Biomarker signatures as predictors of future impulsivity in schizophrenia: a multi-center study

Siqi Liu¹Yixiao Chen²Lei Zhang¹Xu Zhang³Jiali Min¹Yaqin Yang⁴Manru Li¹Zheya Cai³Yanwei Sun¹Jiayi Wang³Ruyi Shui³Zhihao Chen⁵Hui Li⁶Fazhan Chen⁷Jiaojiao Hou⁸Guoquan Zhou¹Enzhao Zhu^3*

• ¹Shanghai Putuo District Mental Health Center, Shanghai, China
• ²Shanghai Tongji Hospital, Shanghai, China
• ³Medical School, Tongji University, Shanghai, China
• ⁴Shanghai Yangpu District Mental Health Center, Shanghai, China
• ⁵East China University of Science and Technology, Shanghai, China
• ⁶Shanghai Mental Health Center, Shanghai, China
• ⁷Shanghai Pudong New Area Mental Health Center, Shanghai, China
• ⁸Aachen University, Aachen, Germany

While clinical scales for impulsivity assessment in psychiatric settings are widely used, evidence linking laboratory biomarkers to impulsivity remains limited. This study evaluated the prognostic value of routinely collected biomarkers for future impulsivity risk and developed a machine learning-based prediction model. We analyzed data from 1,496 first-admission schizophrenia (SCZ) patients across four specialized psychiatric hospitals (2016)(2017)(2018)(2019)(2020)(2021)(2022)(2023). A total of 99 features, including 91 routinely tested biomarker measurements, four treatment-related indicators, and four demographic or psychometric variables, were evaluated.
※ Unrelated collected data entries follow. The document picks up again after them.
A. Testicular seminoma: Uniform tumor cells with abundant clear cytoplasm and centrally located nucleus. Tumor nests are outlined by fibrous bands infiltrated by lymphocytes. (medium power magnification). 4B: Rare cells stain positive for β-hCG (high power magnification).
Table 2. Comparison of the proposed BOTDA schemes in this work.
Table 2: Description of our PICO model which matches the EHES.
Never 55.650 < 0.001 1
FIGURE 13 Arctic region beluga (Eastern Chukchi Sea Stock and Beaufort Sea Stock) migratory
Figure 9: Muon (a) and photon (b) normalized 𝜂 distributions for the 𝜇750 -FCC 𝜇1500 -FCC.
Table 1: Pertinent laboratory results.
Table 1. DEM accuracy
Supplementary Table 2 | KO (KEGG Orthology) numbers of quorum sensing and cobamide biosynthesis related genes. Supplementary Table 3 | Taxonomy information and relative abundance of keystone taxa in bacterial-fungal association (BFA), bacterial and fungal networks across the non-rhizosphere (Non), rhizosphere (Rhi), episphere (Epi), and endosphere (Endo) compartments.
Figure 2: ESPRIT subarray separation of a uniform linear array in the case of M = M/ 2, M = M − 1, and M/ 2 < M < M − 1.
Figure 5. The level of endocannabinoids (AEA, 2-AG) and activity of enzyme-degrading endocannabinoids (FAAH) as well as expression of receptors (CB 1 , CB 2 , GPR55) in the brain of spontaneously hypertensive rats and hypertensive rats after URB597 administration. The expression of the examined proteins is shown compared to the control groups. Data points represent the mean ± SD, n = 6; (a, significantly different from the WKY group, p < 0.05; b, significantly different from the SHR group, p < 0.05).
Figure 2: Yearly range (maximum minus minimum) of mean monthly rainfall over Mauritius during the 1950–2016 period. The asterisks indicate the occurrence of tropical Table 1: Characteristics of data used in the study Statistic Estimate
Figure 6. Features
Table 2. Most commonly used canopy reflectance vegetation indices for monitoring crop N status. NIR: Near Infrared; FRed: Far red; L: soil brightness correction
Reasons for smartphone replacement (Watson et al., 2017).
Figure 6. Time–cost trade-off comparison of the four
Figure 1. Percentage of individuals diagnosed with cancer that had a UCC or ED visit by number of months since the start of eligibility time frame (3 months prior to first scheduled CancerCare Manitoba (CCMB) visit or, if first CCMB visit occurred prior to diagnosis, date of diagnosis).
Impulsivity was assessed using the Impulsive Behavior Risk Assessment Scale within one week of admission. Five machine learning models were trained with 10-fold cross-validation (n=993) and externally validated in an independent cohort (n=503). Model performance was assessed using the area under the receiver operating characteristic curve (AUROC), and biomarker importance was evaluated using SHapley Additive exPlanations (SHAP). Of 1,496 SCZ patients, 882 (59.0%) exhibited high impulsivity. CatBoost outperformed other models, achieving an AUROC of 0.749 in cross-validation and 0.719 in external testing. SHAP values identified key biomarkers, revealing heterogeneous response patterns for uric acid (UA), globulin (GLO), apolipoprotein E (APOE), and others. Combining biomarkers with clinical data improved prediction, increasing AUROC from 0.652 to 0.749 in cross-validation and from 0.655 to 0.721 in external testing. Subgroup analyses revealed sex-specific patterns, with exploratory analysis suggesting sex-modified relationships between UA and impulsivity. These findings highlight the utility of routine biomarkers for early identification of high-risk individuals with SCZ and suggest the importance of incorporating sex-specific factors in predictive modeling.